Auch wichtige ölexportierende Länder haben sich ungenügend dem Jahr-2000-Problem gewidmet. Die Ölproduktion liege zwar in den Händen von großen multinationalen Unternehmen, aber sei sehr abhängig von Informationstechnologien und komplexen Systemen, die eingebettete Chips verwenden, sowie von Häfen, Schiffen und der Infrastruktur der einzelnen Länder. Große Häfen und Schifffahrtslinien aber gehören zu den Sektoren, die angeblich sich bislang am wenigsten auf das Y2K-Problem vorbereitet haben.

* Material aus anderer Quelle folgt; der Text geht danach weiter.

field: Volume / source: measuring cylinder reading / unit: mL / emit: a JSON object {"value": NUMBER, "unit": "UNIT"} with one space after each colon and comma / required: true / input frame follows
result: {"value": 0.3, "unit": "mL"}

Auf jeden Fall haben auch die Geheimdienste mit dem Jahr-2000-Problem eine neue Aufgabe gefunden. Man werde, so Gordon, weiterhin intensiv alle Informationen über die Situation und die möglichen Risiken sammeln, wodurch auch die Voraussagen genauer werden.

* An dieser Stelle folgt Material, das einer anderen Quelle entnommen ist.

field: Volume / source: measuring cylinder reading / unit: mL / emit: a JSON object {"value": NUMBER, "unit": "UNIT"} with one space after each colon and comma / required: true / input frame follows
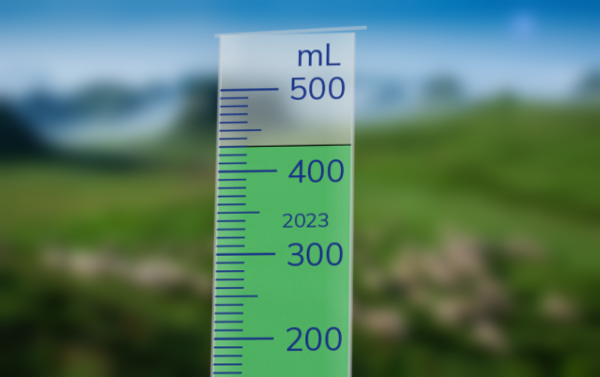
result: {"value": 430, "unit": "mL"}
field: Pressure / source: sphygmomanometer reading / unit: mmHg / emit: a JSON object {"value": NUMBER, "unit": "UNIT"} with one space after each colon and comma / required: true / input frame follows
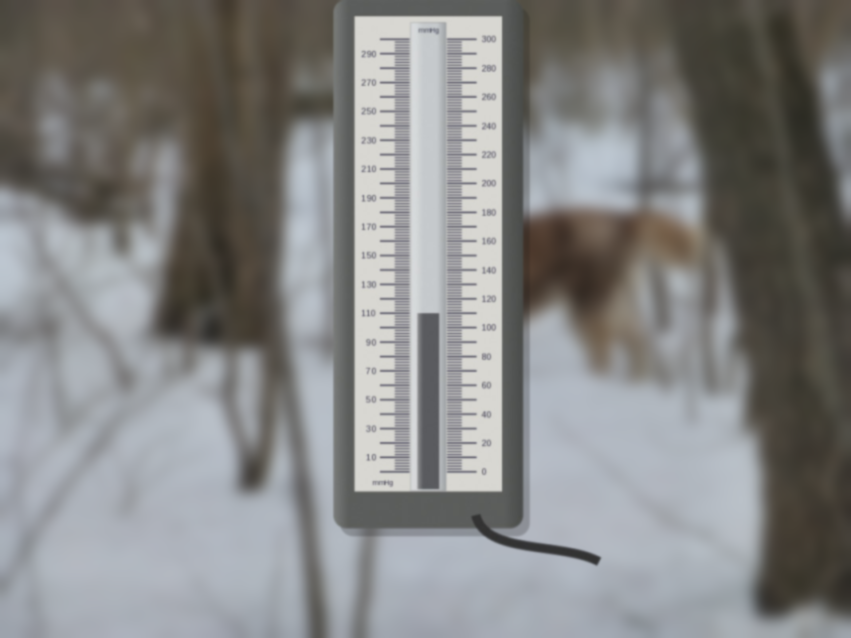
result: {"value": 110, "unit": "mmHg"}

Auch das amerikanische Militär bereitet sich auf Störungen durch das Jahr-2000-Probleme vor. Mit einem Simulationssystem namens "Positive Response" will man sich darauf vorbereiten, welche Unterstützung die Sicherheitskräfte und die Nationalgarde vom Militär in Notfällen erwarten können. Einige Bundesstaaten haben bereits Vereinbarungen über die Unterstützung durch die Nationalgarde für Notfälle getroffen. Eine weitere Simulation läßt Entscheidungsträger verschiedener Behörden "vernünftige Schlimmstfallszenarien" durchleben, damit die Teilnehmer ein besseres Verständnis für mögliche Folgen des Y2K-Problems für die nationale Sicherheit gewinnen.